10 OCTOBRE
Évelyne SULLEROT (1924-2017) Sociologue – France
Militante féministe dont l’action a profondément transformé la société civile et le droit des femmes au XXe siècle. Fille de l’astronome André Couder et issue d’une famille protestante engagée dans la Résistance, elle fonde en 1956, avec Marie-Andrée Lagroua Weill-Halle, le mouvement Maternité heureuse, qui deviendra en 1960 le Planning familial. À une époque où la loi de 1920 interdisait toute contraception et propagande anticonceptionnelle, elle a bravé les risques judiciaires pour offrir aux femmes le droit de disposer de leur corps. Chercheuse prolifique, elle a été une pionnière de la sociologie du travail féminin, publiant des ouvrages de référence comme Demain les femmes (1965). Elle a analysé avec précision les mutations de la main-d’œuvre et a plaidé pour une meilleure articulation entre vie professionnelle et vie familiale. Experte auprès de l’Union européenne et des Nations Unies, elle a également siégé au Conseil économique et social pendant plusieurs mandats.

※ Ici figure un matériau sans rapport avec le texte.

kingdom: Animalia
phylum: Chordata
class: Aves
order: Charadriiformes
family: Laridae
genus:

Dans la seconde partie de sa carrière, elle s’est distinguée par une approche plus nuancée et parfois controversée, s’intéressant à la condition paternelle et dénonçant les déséquilibres juridiques subis par les pères après les divorces. Cofondatrice de l’association « SOS Papa », elle plaidait pour une coparentalité réelle, convaincue que l’égalité des sexes ne pouvait s’accomplir sans une redéfinition du rôle des hommes dans la sphère privée. Évelyne Sullerot reste une figure historique majeure, ayant su lier le combat politique pour la contraception à une analyse sociologique rigoureuse de la modernité.
Yvonne FOINANT (1892-1981) Industrielle – France
Incarnation même du leadership féminin industriel à une époque où le monde des affaires était exclusivement masculin. En 1928, à la suite du décès de son mari, cette femme prend les rênes de l’entreprise familiale de métallurgie, « Foinant et Fils ». Loin de se cantonner à un rôle de transition, elle modernise l’usine, gagne le respect de ses ouvriers et s’impose par sa rigueur technique dans le secteur très fermé de la forge. Sa légitimité est pourtant sans cesse contestée par ses pairs masculins. Face à ce plafond de verre, elle décide d’agir collectivement : en 1945, elle fonde l’association des Femmes Chefs d’Entreprises (FCE). Son objectif est clair : briser l’isolement des dirigeantes, défendre leurs droits et prouver qu’une femme possède autant d’audace et de compétences de gestion qu’un homme. Sous son impulsion, le mouvement s’internationalise rapidement, devenant une force économique majeure. Grâce à son opiniâtreté, Yvonne Foinant devient en 1947 la première femme élue à la Chambre de Commerce et d’Industrie de Paris, puis la première femme à siéger au Conseil économique et social. Reconnue pour son action visionnaire, elle est également nommée officier de la Légion d’honneur.